Hundreds of pro-Russians also remained holed up inside the Donetsk administration centre a day after proclaiming the creation of a sovereign "people's republic" and demanding that an independence referendum be held before May 11.
"We have formed a provisional government in Donetsk," separatist leader Vadym Chernyakov told AFP inside the occupied building.
The 33-year-old said his forces intended to control the region's airport and railway stations in order to "maintain order".
The heart of Donetsk itself was a mesh of razor wire and hastily-assembled barricades of old tyres that could be set on fire in case the riot police decided to mount an assault on the regional government seat.
But calm had returned to the city of Kharkiv after a night of violence that saw retreating militants throw Molotov cocktails at the administration building as hundreds of police regained control of it.
Months of deadly political turmoil threaten not only to break up the vast nation on the EU's eastern frontier along its ethnic divisions but also plunge Moscow's relations with the West to a low that may take decades to repair.

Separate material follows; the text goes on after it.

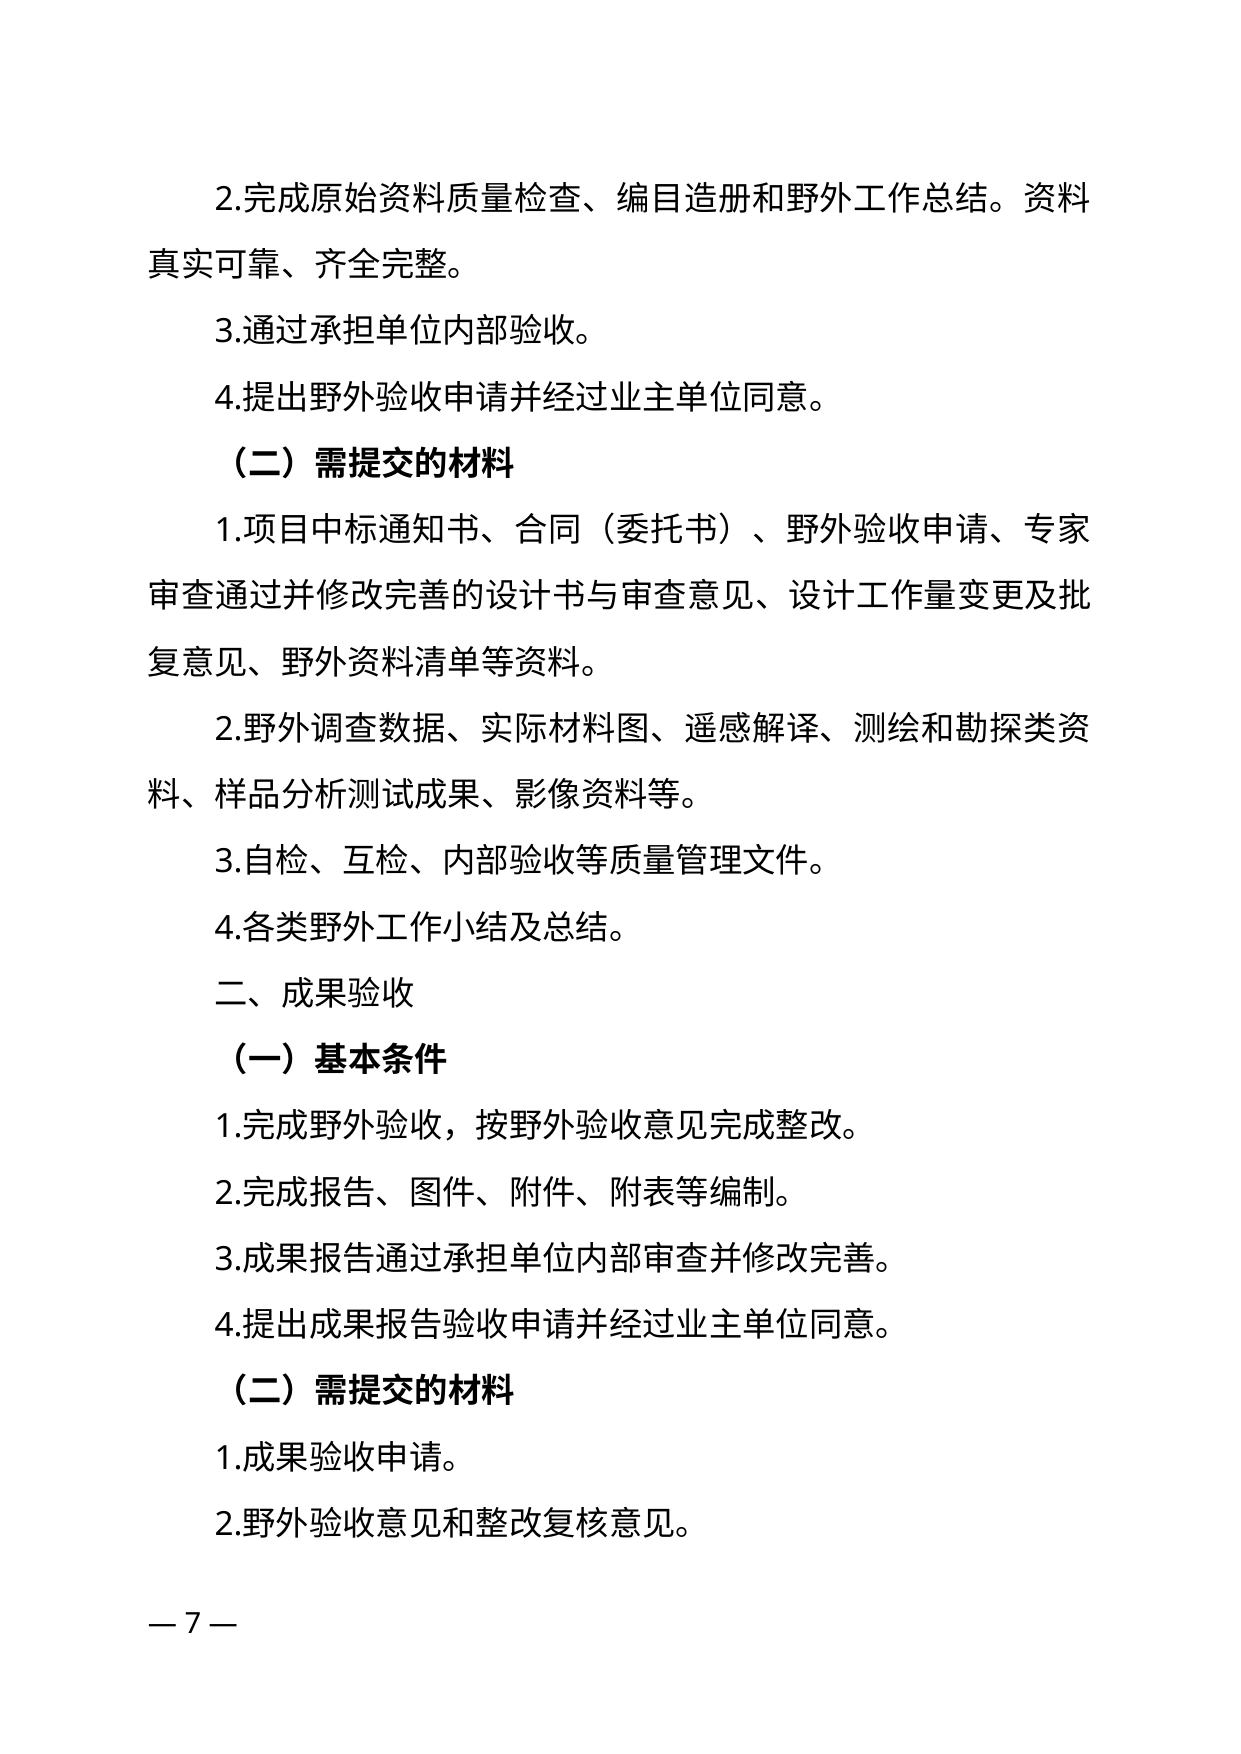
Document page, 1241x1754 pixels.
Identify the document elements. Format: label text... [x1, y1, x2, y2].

US Secretary of State John Kerry appeared to cast aside the last vestiges of diplomatic decorum on Tuesday by explicitly accusing the Kremlin of sending operatives into eastern Ukraine in order to foment unrest.
"Everything that we've seen in the last 48 hours, from Russian provocateurs and agents operating in eastern Ukraine, tells us that they've been sent there determined to create chaos," Kerry told US lawmakers.
British Foreign Secretary William Hague backed up that message by noting the flareup bore "all the hallmarks of a Russian strategy to destabilise Ukraine".
And NATO chief Anders Fogh Rasmussen reaffirmed on a visit to Paris that Moscow - its forces now massed along Ukraine's eastern frontier - would be making an "historic mistake" if it were to intervene in Ukraine any further.
Yet the sharply barbed rhetoric has not yet led to a complete breakdown in diplomatic relations similar to the one that had endangered global security in the nuclear-charged decades of the Cold War.